Directions for this task: Lift out all lines below that contain "SQUARE".

Source material:
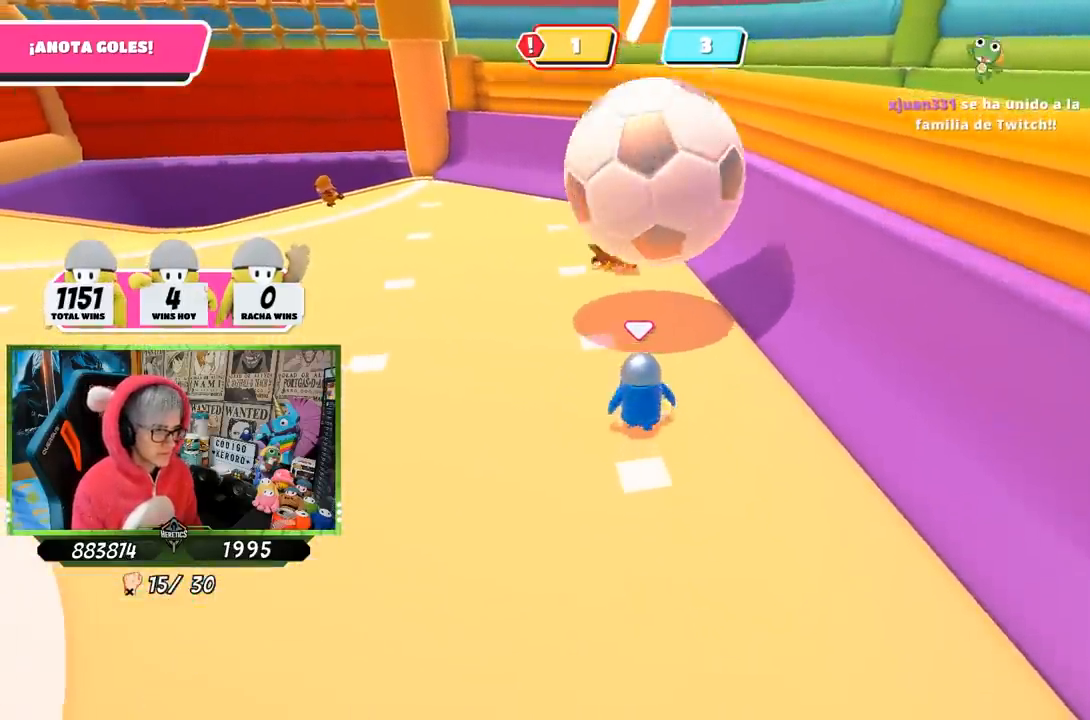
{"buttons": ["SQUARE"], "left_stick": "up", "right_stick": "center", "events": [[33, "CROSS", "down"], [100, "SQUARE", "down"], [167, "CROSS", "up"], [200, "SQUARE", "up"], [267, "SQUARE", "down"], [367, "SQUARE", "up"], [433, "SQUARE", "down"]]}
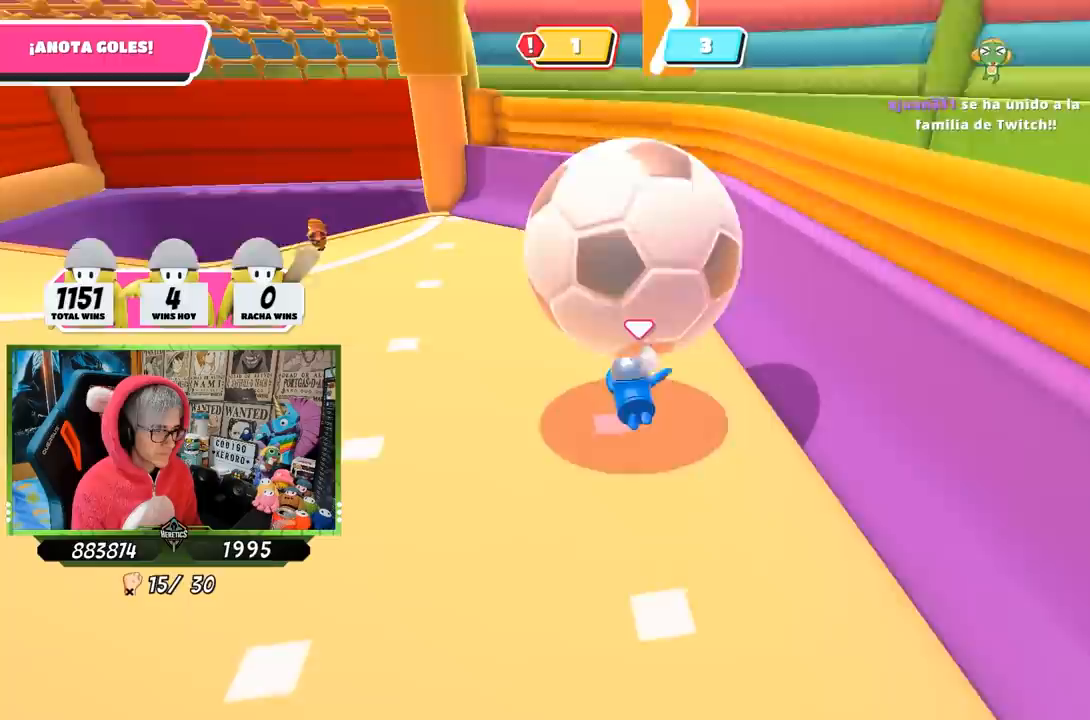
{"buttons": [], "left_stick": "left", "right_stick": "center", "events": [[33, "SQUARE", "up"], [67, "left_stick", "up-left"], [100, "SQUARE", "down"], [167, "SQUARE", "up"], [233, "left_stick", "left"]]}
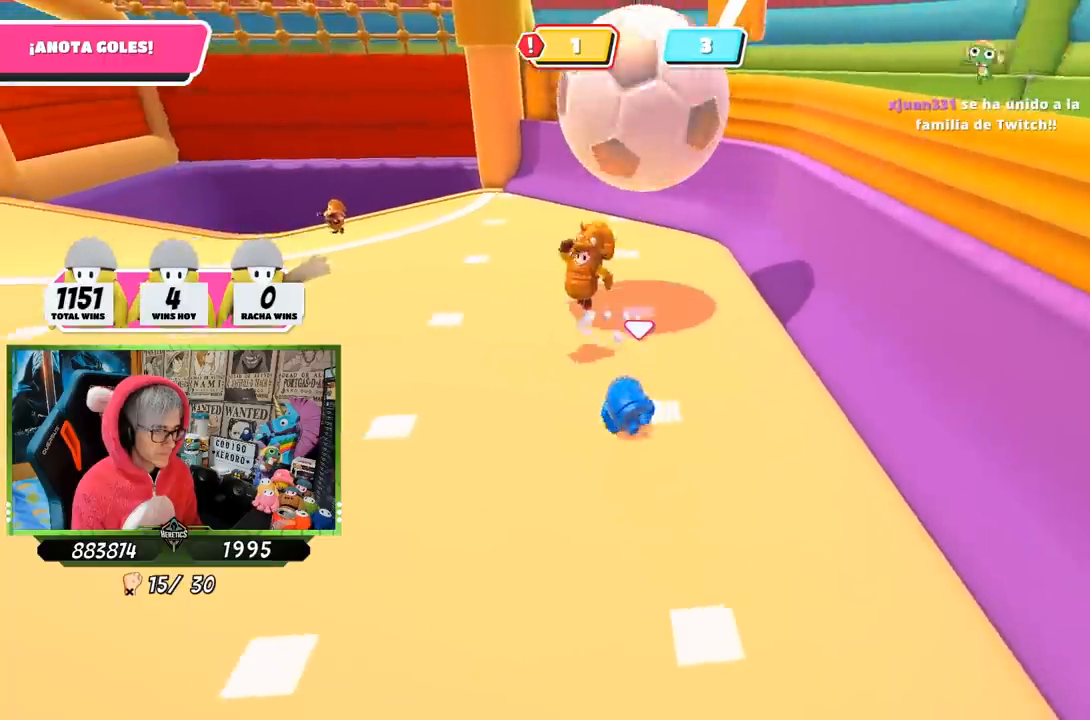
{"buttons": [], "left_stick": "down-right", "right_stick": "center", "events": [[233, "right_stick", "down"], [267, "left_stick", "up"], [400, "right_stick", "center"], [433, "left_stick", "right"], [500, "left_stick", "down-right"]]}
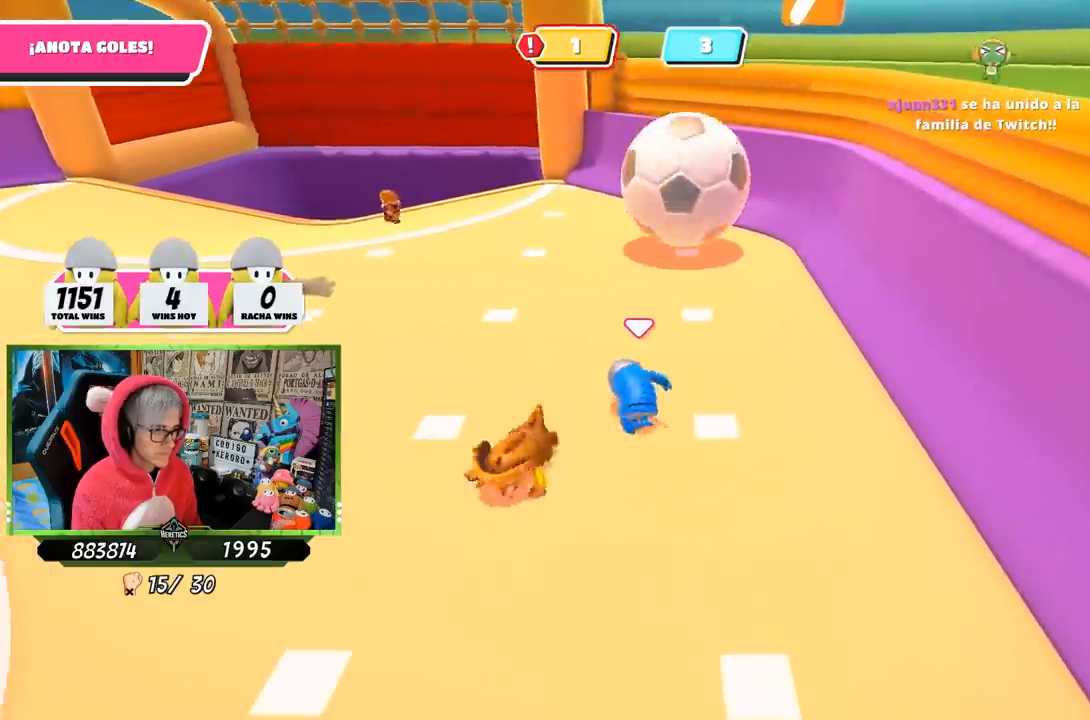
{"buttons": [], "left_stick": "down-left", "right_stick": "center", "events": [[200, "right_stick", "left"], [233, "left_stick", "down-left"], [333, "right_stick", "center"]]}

Result:
{"buttons": ["SQUARE"], "left_stick": "up", "right_stick": "center", "events": [[33, "CROSS", "down"], [100, "SQUARE", "down"], [167, "CROSS", "up"], [200, "SQUARE", "up"], [267, "SQUARE", "down"], [367, "SQUARE", "up"], [433, "SQUARE", "down"]]}
{"buttons": [], "left_stick": "left", "right_stick": "center", "events": [[33, "SQUARE", "up"], [67, "left_stick", "up-left"], [100, "SQUARE", "down"], [167, "SQUARE", "up"], [233, "left_stick", "left"]]}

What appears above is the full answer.